**Work item**. The lines to copy from the listing below are those that contain the string "sunt".

**Information shown**.
┌──
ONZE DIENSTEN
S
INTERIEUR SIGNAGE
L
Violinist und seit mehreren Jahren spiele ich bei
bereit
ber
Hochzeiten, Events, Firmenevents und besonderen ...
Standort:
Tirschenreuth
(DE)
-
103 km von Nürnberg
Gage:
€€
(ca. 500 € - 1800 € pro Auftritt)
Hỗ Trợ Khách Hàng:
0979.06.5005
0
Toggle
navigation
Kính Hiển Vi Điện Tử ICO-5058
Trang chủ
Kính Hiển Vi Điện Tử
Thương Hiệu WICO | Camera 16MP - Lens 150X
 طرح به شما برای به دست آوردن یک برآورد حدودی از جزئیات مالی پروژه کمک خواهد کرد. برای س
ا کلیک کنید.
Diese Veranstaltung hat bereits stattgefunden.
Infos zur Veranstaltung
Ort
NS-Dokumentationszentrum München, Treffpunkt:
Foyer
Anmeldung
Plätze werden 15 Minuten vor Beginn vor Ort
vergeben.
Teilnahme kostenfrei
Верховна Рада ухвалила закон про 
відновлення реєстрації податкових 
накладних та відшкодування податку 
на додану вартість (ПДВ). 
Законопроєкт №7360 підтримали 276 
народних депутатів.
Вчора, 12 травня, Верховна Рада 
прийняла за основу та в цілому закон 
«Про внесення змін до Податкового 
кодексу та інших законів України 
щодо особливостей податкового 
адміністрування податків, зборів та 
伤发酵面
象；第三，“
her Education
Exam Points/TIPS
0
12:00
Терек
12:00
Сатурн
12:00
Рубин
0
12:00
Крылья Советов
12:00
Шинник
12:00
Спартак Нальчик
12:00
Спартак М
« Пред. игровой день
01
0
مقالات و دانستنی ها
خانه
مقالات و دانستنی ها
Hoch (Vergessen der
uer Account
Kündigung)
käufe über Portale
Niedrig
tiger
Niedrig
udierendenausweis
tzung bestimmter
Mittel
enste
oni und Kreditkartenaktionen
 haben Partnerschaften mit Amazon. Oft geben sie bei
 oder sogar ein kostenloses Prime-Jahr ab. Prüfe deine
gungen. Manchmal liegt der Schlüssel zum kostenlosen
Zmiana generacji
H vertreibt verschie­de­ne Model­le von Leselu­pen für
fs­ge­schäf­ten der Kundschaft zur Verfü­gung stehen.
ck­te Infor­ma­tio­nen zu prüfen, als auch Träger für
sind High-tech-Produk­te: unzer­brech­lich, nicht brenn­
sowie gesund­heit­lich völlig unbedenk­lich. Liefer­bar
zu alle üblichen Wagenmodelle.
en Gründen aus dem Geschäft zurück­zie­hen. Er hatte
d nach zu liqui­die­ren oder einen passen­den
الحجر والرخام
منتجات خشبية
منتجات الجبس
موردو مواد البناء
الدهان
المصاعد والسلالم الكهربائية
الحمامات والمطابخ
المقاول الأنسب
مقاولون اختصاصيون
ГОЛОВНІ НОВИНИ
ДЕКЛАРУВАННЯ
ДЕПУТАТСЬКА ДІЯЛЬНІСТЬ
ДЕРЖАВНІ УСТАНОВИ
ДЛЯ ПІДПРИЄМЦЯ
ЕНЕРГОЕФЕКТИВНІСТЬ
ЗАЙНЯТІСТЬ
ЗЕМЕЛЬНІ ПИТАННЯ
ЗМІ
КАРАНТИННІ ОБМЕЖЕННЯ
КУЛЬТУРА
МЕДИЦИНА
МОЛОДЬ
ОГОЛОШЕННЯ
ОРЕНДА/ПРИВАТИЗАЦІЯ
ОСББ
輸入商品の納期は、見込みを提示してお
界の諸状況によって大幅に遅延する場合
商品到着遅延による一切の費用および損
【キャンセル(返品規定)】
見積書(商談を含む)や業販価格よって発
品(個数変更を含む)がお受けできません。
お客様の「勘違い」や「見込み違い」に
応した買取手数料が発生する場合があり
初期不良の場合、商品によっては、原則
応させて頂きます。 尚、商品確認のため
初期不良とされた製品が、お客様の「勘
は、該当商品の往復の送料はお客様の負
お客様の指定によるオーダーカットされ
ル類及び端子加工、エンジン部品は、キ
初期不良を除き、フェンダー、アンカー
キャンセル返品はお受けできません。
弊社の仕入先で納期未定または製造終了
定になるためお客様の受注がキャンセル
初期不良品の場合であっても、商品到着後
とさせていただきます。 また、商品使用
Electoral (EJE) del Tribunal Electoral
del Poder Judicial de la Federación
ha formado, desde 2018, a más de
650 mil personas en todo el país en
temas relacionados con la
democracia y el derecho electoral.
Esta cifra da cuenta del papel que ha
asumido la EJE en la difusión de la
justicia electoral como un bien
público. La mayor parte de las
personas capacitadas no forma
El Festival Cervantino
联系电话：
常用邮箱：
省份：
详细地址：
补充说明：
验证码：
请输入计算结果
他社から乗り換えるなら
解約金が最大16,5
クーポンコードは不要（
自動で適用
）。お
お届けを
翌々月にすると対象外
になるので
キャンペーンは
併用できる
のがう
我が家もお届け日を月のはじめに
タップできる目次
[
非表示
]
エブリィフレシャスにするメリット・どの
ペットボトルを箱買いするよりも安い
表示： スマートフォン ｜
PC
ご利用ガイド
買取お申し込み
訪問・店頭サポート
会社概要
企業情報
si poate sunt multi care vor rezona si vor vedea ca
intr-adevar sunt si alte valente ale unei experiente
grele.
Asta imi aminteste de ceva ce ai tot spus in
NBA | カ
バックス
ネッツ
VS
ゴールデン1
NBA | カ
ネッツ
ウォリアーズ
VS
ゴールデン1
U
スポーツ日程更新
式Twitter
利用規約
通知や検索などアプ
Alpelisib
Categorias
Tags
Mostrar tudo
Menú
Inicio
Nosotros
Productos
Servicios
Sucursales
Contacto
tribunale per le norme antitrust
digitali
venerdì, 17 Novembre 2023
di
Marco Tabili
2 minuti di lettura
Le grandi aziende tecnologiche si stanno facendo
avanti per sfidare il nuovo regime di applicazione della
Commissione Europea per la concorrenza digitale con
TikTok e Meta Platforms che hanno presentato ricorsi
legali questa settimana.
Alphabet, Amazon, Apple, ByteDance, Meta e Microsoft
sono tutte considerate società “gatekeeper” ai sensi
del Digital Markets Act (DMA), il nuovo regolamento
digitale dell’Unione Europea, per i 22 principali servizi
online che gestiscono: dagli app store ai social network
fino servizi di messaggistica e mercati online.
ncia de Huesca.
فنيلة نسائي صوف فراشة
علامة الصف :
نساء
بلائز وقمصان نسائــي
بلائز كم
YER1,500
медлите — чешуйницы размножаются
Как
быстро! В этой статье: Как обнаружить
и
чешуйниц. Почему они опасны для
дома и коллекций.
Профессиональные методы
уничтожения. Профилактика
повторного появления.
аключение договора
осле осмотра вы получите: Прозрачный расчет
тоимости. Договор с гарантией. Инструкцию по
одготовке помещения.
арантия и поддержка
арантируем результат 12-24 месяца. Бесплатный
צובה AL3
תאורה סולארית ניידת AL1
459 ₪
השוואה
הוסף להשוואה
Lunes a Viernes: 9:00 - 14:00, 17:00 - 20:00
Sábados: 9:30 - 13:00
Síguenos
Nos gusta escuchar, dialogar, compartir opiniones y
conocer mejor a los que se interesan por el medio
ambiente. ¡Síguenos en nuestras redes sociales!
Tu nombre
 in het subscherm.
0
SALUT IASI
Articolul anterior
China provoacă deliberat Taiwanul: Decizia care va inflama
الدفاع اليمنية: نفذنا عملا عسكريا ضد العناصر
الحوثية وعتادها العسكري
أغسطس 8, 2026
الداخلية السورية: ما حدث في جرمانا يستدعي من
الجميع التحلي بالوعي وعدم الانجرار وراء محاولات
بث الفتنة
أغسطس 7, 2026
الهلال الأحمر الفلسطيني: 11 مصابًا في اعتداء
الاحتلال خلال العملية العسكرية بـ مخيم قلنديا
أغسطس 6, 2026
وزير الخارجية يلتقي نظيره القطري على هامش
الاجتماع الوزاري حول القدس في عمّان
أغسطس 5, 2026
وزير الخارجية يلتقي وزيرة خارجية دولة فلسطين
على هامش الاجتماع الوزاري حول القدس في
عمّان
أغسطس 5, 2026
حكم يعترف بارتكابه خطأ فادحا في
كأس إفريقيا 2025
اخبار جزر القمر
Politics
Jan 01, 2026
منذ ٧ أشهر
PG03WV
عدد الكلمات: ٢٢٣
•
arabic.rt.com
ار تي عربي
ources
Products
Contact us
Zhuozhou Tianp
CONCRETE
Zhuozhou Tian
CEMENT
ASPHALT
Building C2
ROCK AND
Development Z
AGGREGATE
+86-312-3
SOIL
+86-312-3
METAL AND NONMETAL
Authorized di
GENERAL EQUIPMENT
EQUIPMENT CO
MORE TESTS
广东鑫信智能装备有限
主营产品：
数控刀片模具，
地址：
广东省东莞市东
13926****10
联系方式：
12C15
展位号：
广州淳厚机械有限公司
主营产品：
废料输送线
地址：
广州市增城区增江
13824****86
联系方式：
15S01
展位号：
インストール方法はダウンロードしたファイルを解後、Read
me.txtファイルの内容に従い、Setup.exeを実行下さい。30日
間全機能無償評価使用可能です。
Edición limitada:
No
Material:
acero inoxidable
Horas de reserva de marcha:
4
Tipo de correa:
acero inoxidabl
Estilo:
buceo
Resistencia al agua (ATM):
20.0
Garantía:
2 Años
└──
**Response area**.
si poate sunt multi care vor rezona si vor vedea ca
intr-adevar sunt si alte valente ale unei experiente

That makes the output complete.